Secara keseluruhan, buku ini mampu menampilkan informasi mengenai sosok Erick Thohir sejak kecil hingga saat ini. Begitu pun ketika Erick Thohir terjun ke dunia politik dengan menjadi Ketua Tim Sukses Pemenangan Jokowi- Maruf pada Pilpres 2019. Hingga akhirnya dia memutuskan meninggalkan dunia bisnis dan menjadi Menteri BUMN. Tampak nyata bahwa nilai-nilai yang diyakini dan dipegang Erick terus diterapkan hingga dewasa.
Erick tak ragu-ragu melakukan reformasi di tubuh BUMN dengan menggabungkan BUMN sejenis atau menutup anak usaha BUMN yang dianggap tidak menguntungkan. Ia juga bekerja sama dengan KPK dan Kejaksaan untuk mengusut kasus korupsi yang melibatkan BUMN. Bahkan, slogan AKHLAK (Amanah, Kompeten, Harmonis, Loyal, Adaptif, dan Kolaboratif) ia terapkan agar BUMN Indonesia semakin maju.
Yang penting bukan jabatan, tapi prestasi
Erick Thohir percaya bahwa keahlian adalah alat yang bisa digunakan untuk mempertahankan kesuksesan saat berada di titik tertinggi. Namun sebaliknya, keahlian juga menjadi alat untuk bangkit di posisi terendah. Tanpa expertise, seseorang akan sulit bertahan di tengah situasi yang begitu dinamis.

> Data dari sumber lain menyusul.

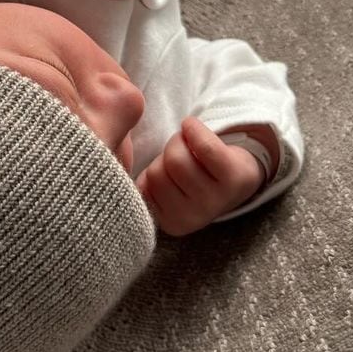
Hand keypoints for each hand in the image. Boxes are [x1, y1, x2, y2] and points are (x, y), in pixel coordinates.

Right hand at [135, 116, 265, 236]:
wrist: (236, 170)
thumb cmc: (191, 175)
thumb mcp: (160, 187)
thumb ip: (139, 185)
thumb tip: (116, 170)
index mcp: (171, 224)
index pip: (143, 186)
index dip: (154, 168)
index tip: (170, 171)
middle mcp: (194, 219)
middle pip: (159, 171)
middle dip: (166, 155)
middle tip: (183, 155)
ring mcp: (216, 200)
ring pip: (177, 157)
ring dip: (180, 140)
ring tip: (191, 146)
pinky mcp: (234, 179)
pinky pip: (204, 147)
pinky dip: (194, 128)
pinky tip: (193, 127)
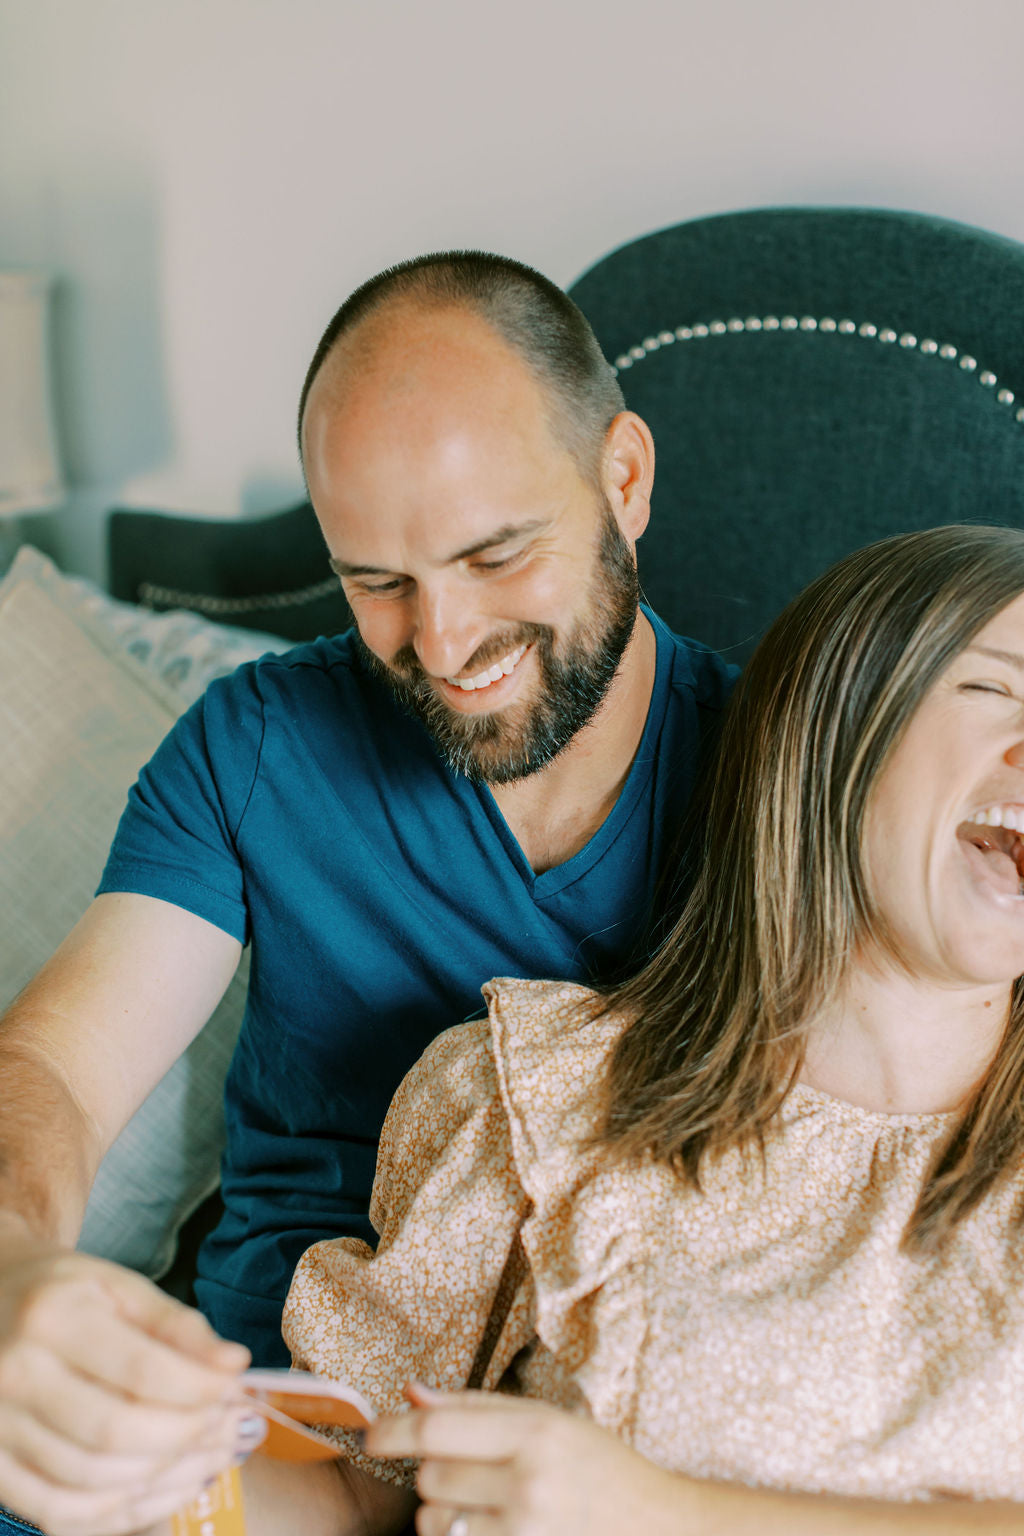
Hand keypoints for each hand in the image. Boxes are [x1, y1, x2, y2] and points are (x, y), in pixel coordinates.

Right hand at [0, 1232, 258, 1535]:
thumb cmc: (65, 1293)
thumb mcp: (119, 1287)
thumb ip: (176, 1325)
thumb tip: (233, 1364)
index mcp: (52, 1318)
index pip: (139, 1370)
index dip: (199, 1388)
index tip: (237, 1388)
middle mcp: (16, 1376)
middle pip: (116, 1432)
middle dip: (189, 1437)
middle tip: (233, 1429)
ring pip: (92, 1481)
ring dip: (166, 1478)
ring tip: (212, 1458)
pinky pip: (60, 1513)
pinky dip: (121, 1513)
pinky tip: (164, 1489)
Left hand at [365, 1384, 684, 1535]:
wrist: (658, 1529)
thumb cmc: (600, 1469)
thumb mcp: (548, 1422)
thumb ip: (476, 1407)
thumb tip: (409, 1392)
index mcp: (536, 1434)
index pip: (436, 1430)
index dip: (392, 1430)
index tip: (372, 1431)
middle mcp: (528, 1485)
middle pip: (431, 1477)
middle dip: (436, 1472)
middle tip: (471, 1470)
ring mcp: (525, 1534)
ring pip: (435, 1523)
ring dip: (444, 1514)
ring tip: (488, 1506)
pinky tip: (493, 1529)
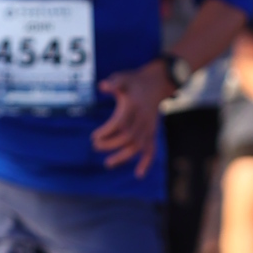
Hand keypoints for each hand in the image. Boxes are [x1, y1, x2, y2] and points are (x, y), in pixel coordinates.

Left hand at [92, 60, 170, 174]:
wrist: (158, 83)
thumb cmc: (136, 81)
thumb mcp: (124, 77)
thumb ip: (114, 82)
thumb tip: (102, 86)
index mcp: (134, 107)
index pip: (120, 123)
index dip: (106, 132)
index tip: (94, 137)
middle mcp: (143, 119)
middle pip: (127, 137)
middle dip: (110, 145)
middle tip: (96, 146)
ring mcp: (149, 127)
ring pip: (138, 147)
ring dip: (123, 157)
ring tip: (108, 164)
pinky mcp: (153, 132)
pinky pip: (152, 150)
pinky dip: (146, 163)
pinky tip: (138, 175)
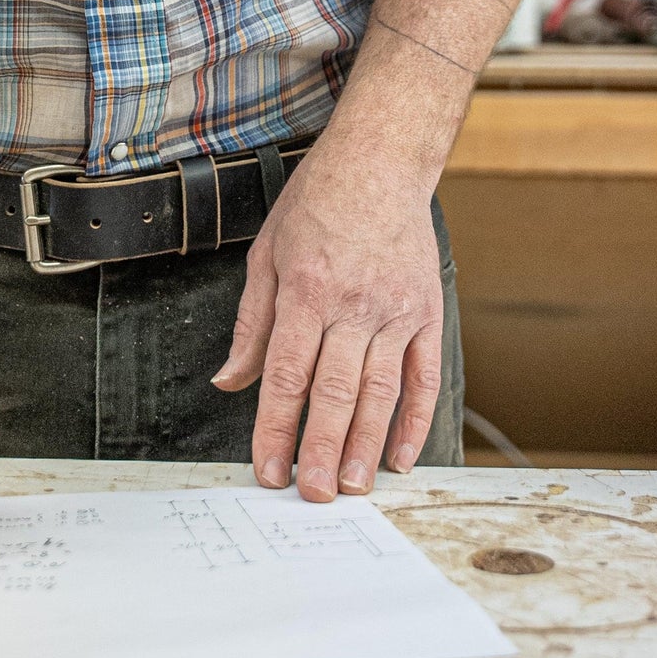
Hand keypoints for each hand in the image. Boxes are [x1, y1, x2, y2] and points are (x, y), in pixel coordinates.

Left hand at [213, 147, 442, 499]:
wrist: (381, 161)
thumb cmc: (317, 204)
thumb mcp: (266, 254)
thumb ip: (251, 324)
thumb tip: (229, 380)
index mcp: (306, 291)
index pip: (286, 375)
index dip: (275, 429)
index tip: (268, 470)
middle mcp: (353, 305)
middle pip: (335, 393)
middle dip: (322, 451)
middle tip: (314, 496)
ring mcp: (396, 311)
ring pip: (381, 392)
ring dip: (367, 446)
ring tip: (354, 487)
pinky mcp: (427, 311)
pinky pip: (424, 375)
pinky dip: (416, 420)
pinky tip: (403, 456)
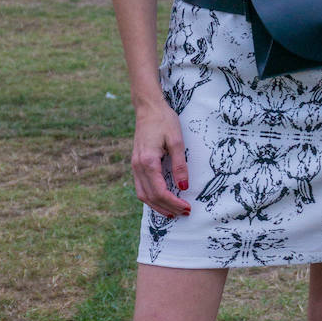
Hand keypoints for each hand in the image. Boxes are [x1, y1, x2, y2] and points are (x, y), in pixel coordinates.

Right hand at [131, 100, 190, 217]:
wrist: (148, 108)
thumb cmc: (164, 121)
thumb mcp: (177, 141)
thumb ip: (180, 165)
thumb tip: (183, 187)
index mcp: (148, 162)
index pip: (160, 191)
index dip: (174, 203)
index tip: (187, 207)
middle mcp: (138, 166)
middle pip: (151, 197)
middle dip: (167, 208)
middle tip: (184, 213)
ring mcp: (134, 165)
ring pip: (143, 195)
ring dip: (157, 206)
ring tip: (173, 212)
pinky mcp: (136, 163)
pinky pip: (141, 187)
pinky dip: (151, 197)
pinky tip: (161, 199)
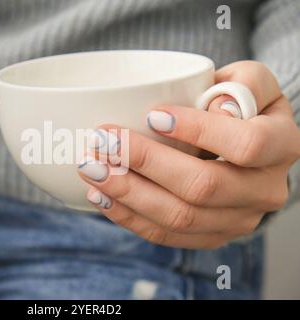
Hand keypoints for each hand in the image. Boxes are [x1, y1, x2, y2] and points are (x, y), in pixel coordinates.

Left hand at [78, 61, 299, 248]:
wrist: (244, 146)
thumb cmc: (239, 106)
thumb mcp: (249, 81)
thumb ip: (242, 85)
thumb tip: (216, 108)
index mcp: (281, 147)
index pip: (245, 144)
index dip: (198, 130)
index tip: (153, 115)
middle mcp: (264, 190)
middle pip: (202, 187)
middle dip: (144, 163)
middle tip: (102, 142)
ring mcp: (237, 220)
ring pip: (178, 218)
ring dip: (128, 194)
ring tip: (91, 170)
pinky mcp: (210, 236)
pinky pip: (167, 235)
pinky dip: (129, 217)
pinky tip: (101, 197)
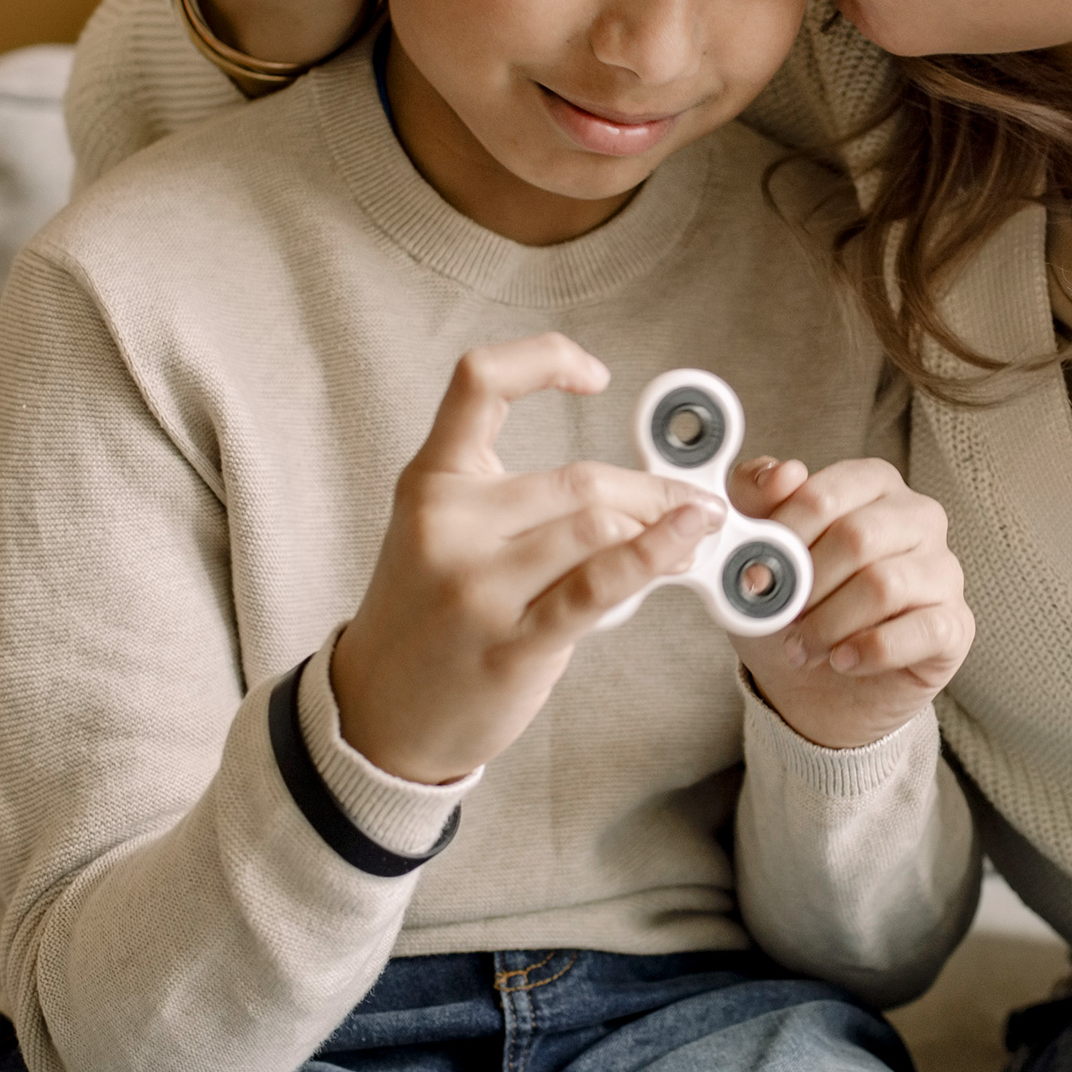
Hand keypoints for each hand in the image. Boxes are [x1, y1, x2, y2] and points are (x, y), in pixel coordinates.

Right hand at [330, 334, 720, 783]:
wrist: (377, 713)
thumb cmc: (427, 617)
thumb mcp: (446, 534)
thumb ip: (522, 502)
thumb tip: (640, 491)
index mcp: (431, 481)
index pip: (480, 380)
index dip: (545, 359)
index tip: (596, 375)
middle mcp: (448, 523)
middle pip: (578, 478)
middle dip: (652, 488)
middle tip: (693, 500)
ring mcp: (476, 586)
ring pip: (597, 525)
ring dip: (662, 525)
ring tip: (693, 534)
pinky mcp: (512, 642)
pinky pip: (598, 587)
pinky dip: (654, 556)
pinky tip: (686, 543)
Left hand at [729, 456, 973, 751]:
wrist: (817, 687)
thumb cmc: (794, 606)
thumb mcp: (758, 550)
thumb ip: (755, 497)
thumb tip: (782, 473)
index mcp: (873, 484)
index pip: (824, 494)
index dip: (782, 538)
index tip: (754, 574)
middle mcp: (918, 517)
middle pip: (856, 537)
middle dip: (805, 586)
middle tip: (779, 617)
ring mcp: (944, 570)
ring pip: (884, 586)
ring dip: (829, 624)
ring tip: (803, 647)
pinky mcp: (955, 624)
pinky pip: (920, 631)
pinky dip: (870, 651)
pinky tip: (843, 661)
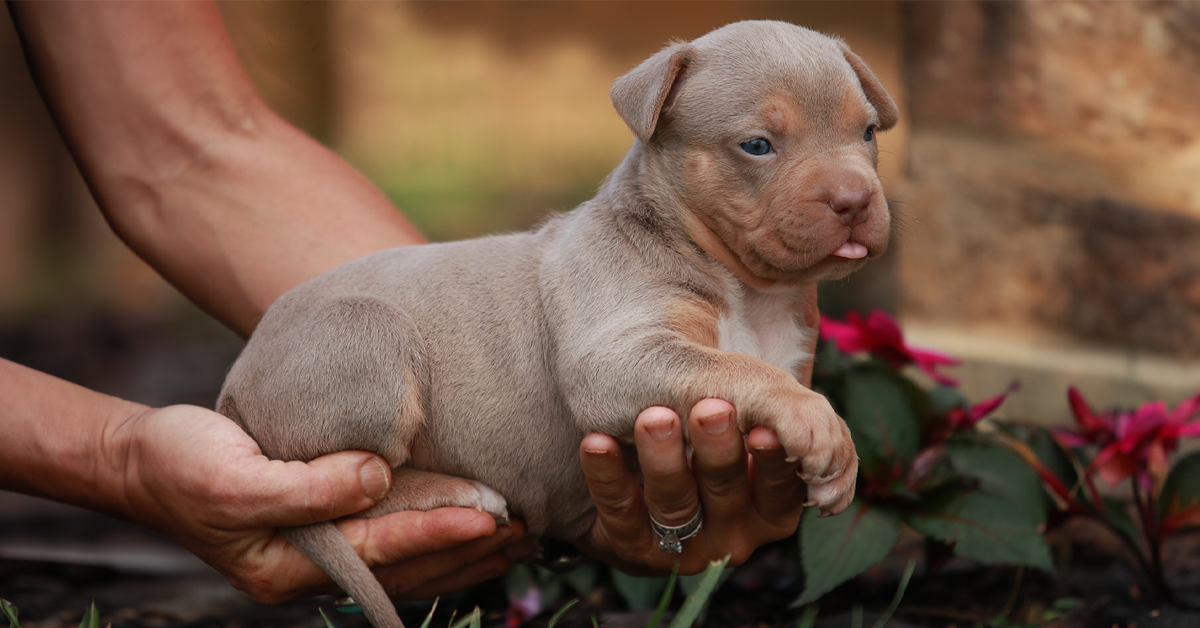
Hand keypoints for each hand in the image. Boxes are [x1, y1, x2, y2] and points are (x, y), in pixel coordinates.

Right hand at [111, 404, 529, 601]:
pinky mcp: (322, 529)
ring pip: (403, 560)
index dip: (434, 534)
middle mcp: (310, 568)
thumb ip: (307, 486)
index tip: (488, 518)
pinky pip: (388, 540)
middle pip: (402, 567)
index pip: (378, 551)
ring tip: (516, 536)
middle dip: (464, 552)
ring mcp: (317, 553)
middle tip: (526, 533)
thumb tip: (375, 476)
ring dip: (459, 551)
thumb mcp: (234, 478)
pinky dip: (431, 535)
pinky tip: (467, 526)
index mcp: (287, 565)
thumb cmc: (183, 466)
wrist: (144, 461)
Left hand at [576, 398, 807, 574]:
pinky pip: (619, 512)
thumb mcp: (748, 418)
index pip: (783, 490)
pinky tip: (596, 441)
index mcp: (771, 508)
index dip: (774, 464)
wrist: (640, 464)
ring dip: (663, 460)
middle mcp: (733, 535)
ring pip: (674, 505)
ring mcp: (681, 547)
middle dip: (718, 451)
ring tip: (653, 418)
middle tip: (709, 408)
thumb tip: (812, 396)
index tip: (763, 431)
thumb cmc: (709, 437)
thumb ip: (783, 408)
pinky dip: (607, 475)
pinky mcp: (631, 547)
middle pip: (726, 492)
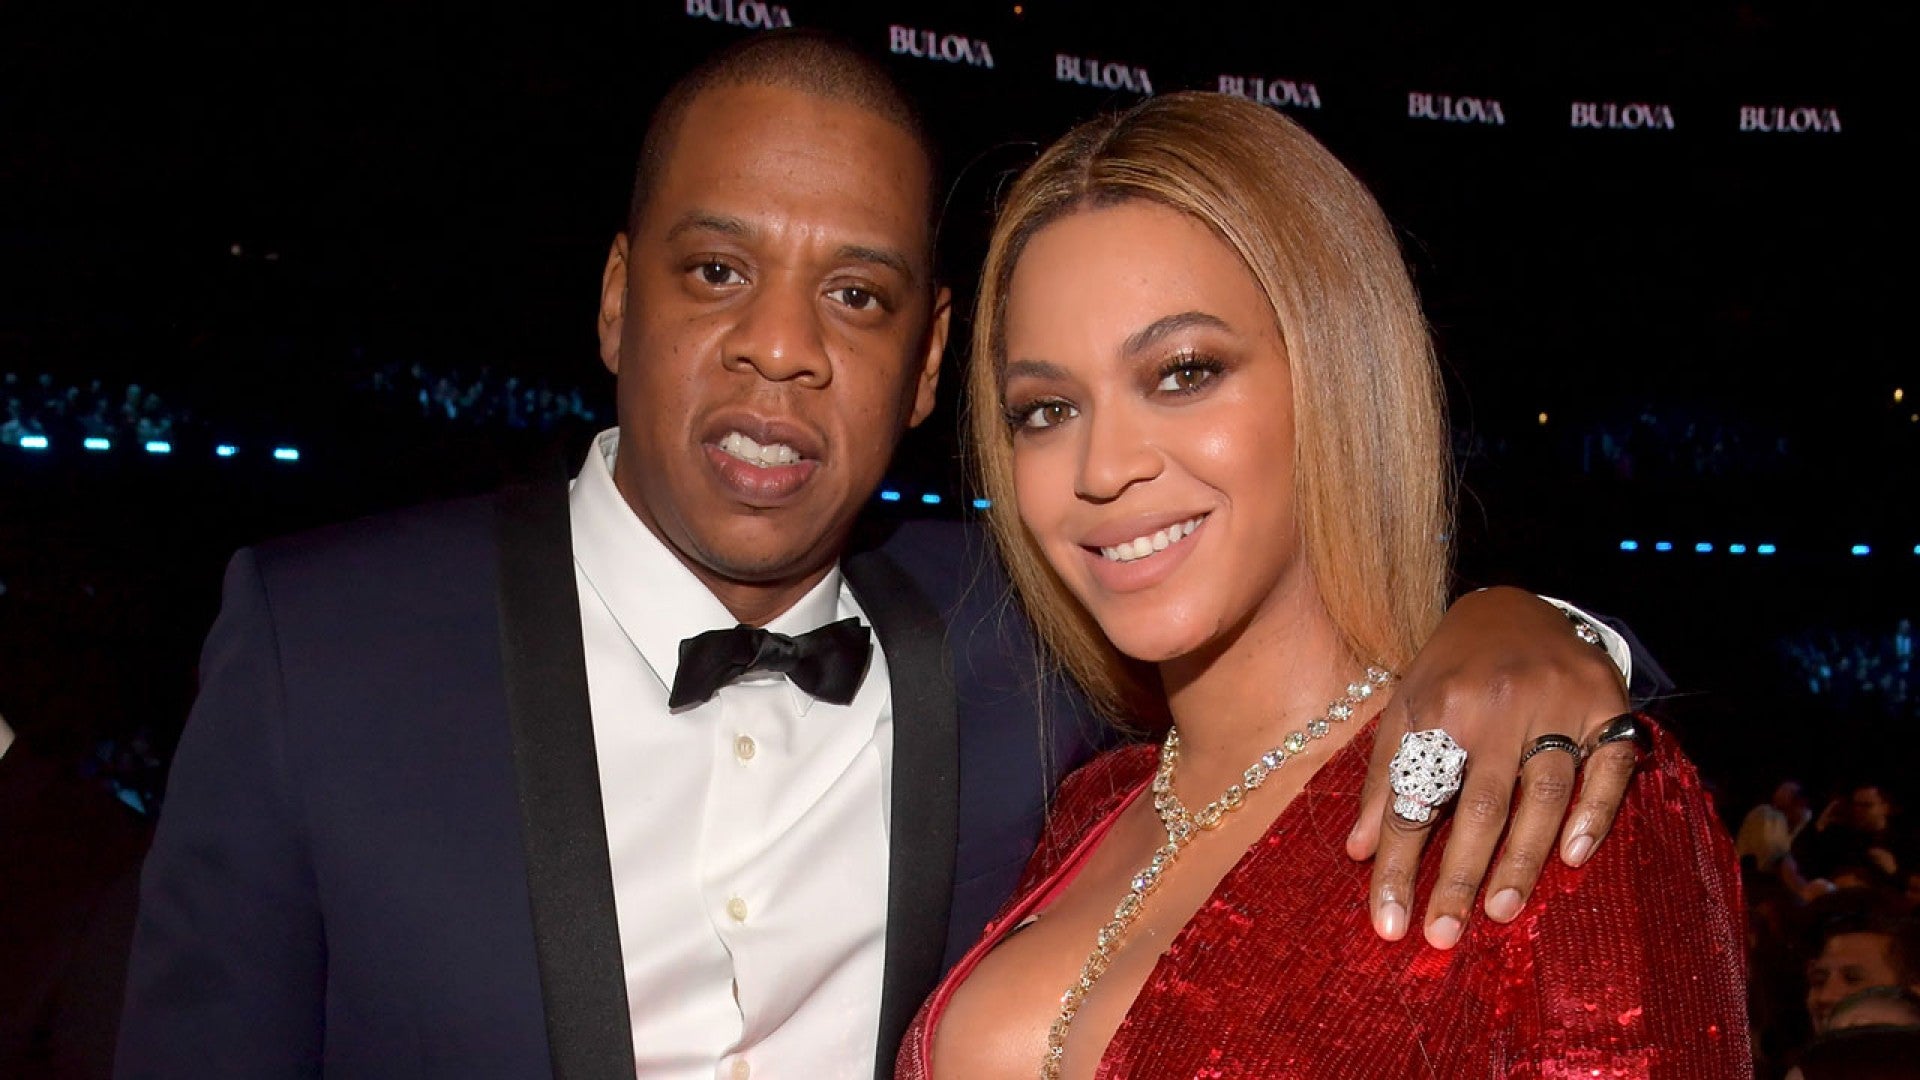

Sementara dari ayahnya, H Teddy Thohir, Erick belajar mengenai pentingnya nama baik. Sebab, orang terbaik dapat dilihat dari karakternya. Hal itulah yang membuat Erick mampu beradaptasi dalam setiap jabatan yang diembannya.
Sikap kerja keras dan tidak mudah menyerah itulah yang juga ingin ditularkan Erick kepada orang-orang yang ditemuinya. Sebab, tidak penting bagaimana kita start, tapi yang terpenting adalah bagaimana finish-nya. Selain itu, Erick juga menekankan pentingnya dukungan dan support dari orang-orang terdekat saat ia bekerja demi kepentingan yang lebih luas.
Di bagian akhir, Erick memberi contoh Usain Bolt pada Olimpiade London 2012. Saat itu Bolt mengawali pertandingan dengan sangat buruk. Namun, pada 10 meter terakhir hingga menyentuh garis finish, Bolt melesat jauh mengakhiri start buruknya dan mencatatkan rekor baru pada Olimpiade dengan waktu 9,64 detik.
Memang, membaca buku ini seperti membaca buku motivasi dan bukan biografi. Di dalamnya banyak bertebaran kata-kata bijak pemacu semangat. Seorang filsuf pernah mengatakan, cara termudah untuk sukses adalah mempelajari cara orang sukses bekerja. Buku ini memberi gambaran yang baik soal itu tanpa pembaca merasa perlu digurui.